**Activity**
In the copy, include every record below exactly as it appears, but no pictures.

**Lens and sensor metadata**
=== Begin Enclosure ===

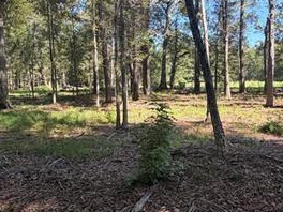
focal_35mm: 34
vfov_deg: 41.7
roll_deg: +2.0
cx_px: 176
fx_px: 278
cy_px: 95
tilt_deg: -1.9
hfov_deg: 53.4
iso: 40
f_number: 2.2
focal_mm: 2.22
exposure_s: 1/149
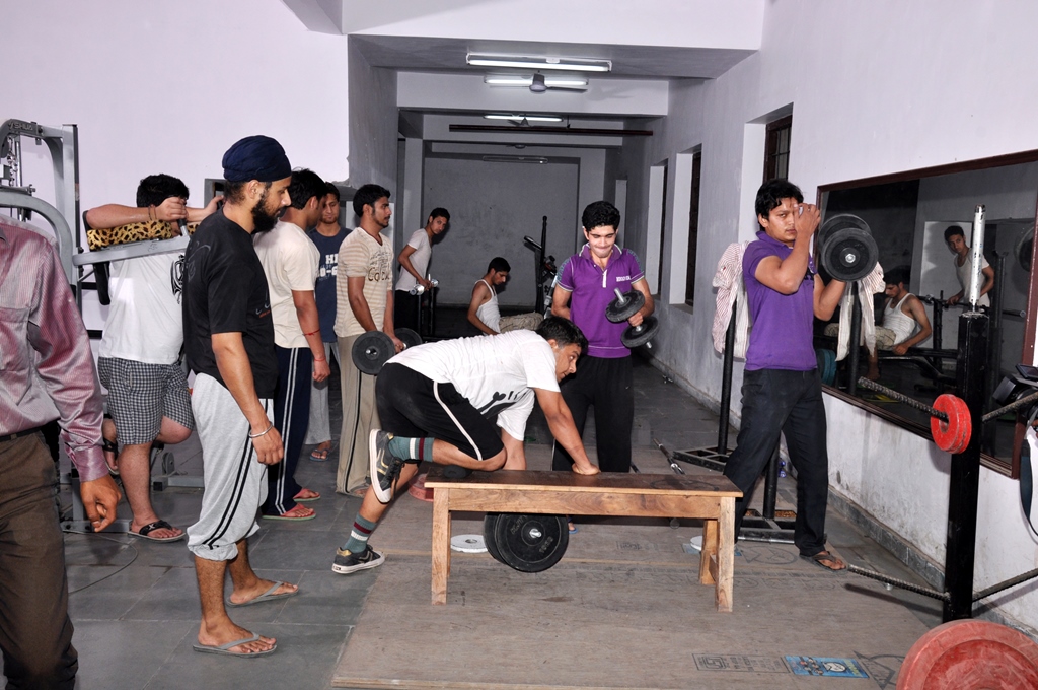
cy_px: 345
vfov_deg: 39.9
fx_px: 950
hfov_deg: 57.3
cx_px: 519
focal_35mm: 33
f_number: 11
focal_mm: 22
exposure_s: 1/200
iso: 320
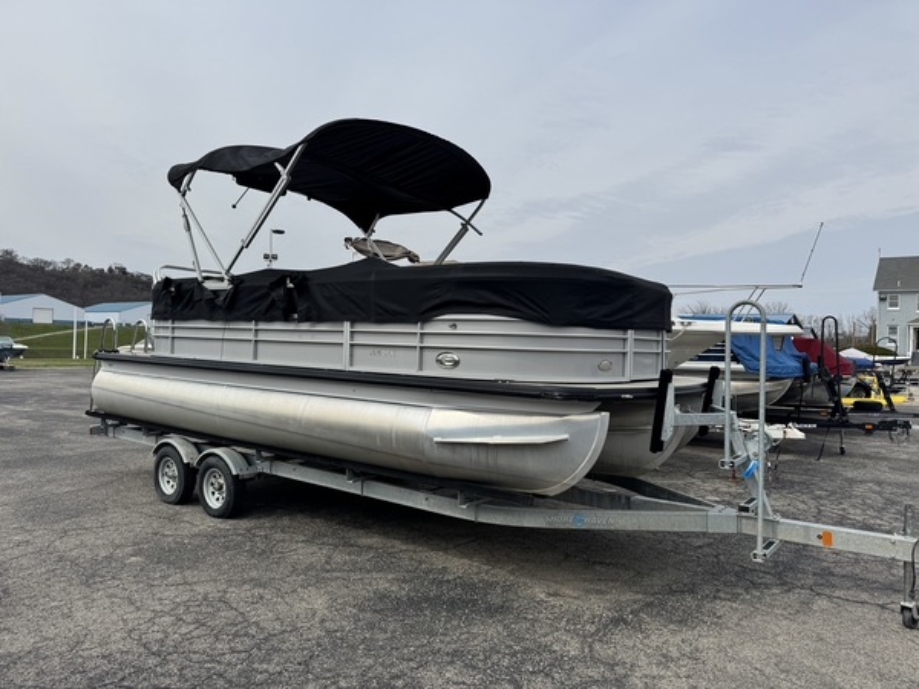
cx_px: 460
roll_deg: -1.3
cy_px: 344
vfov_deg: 56.8
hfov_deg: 71.6
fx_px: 637
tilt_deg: -0.6
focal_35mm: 24
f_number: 1.78
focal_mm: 6.76
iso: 80
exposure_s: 1/6410
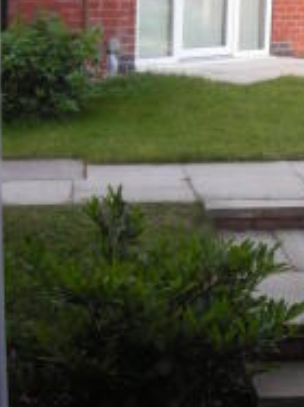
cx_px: 271
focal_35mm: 82
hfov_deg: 17.7
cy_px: 238
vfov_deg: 23.8
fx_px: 961
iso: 50
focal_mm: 5.8
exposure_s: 1/119
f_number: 3
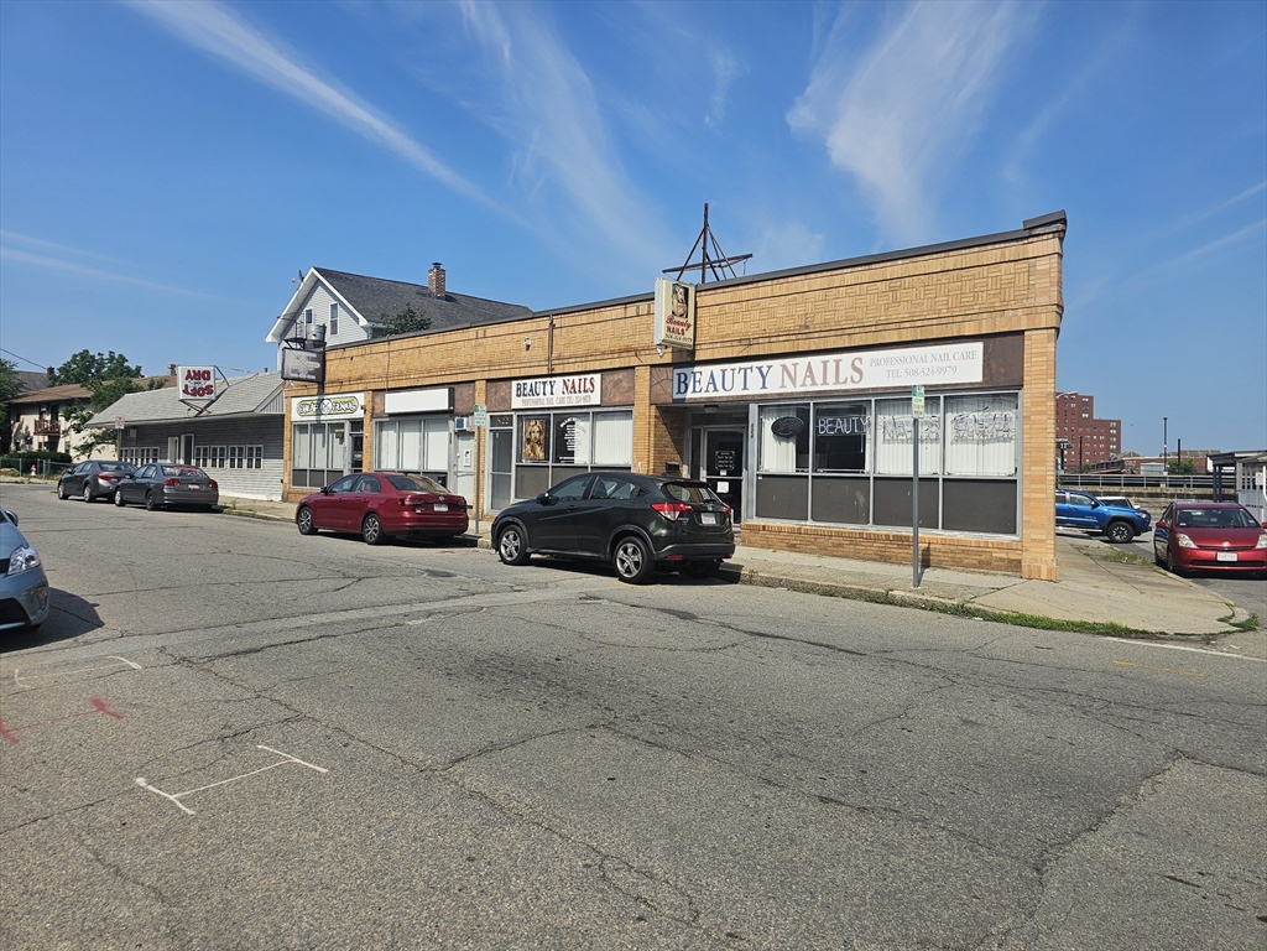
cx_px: 634
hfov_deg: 73.9
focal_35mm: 23
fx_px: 842
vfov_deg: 58.9
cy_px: 476
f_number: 1.7
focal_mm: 6.3
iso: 10
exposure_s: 1/1093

=== End Enclosure ===

**Reply**
focal_35mm: 34
vfov_deg: 41.7
roll_deg: +2.0
cx_px: 176
fx_px: 278
cy_px: 95
tilt_deg: -1.9
hfov_deg: 53.4
iso: 40
f_number: 2.2
focal_mm: 2.22
exposure_s: 1/149
cy_px: 345
vfov_deg: 39.9
fx_px: 950
hfov_deg: 57.3
cx_px: 519
focal_35mm: 33
f_number: 11
focal_mm: 22
exposure_s: 1/200
iso: 320
cx_px: 460
roll_deg: -1.3
cy_px: 344
vfov_deg: 56.8
hfov_deg: 71.6
fx_px: 637
tilt_deg: -0.6
focal_35mm: 24
f_number: 1.78
focal_mm: 6.76
iso: 80
exposure_s: 1/6410
cx_px: 271
focal_35mm: 82
hfov_deg: 17.7
cy_px: 238
vfov_deg: 23.8
fx_px: 961
iso: 50
focal_mm: 5.8
exposure_s: 1/119
f_number: 3
cx_px: 634
hfov_deg: 73.9
focal_35mm: 23
fx_px: 842
vfov_deg: 58.9
cy_px: 476
f_number: 1.7
focal_mm: 6.3
iso: 10
exposure_s: 1/1093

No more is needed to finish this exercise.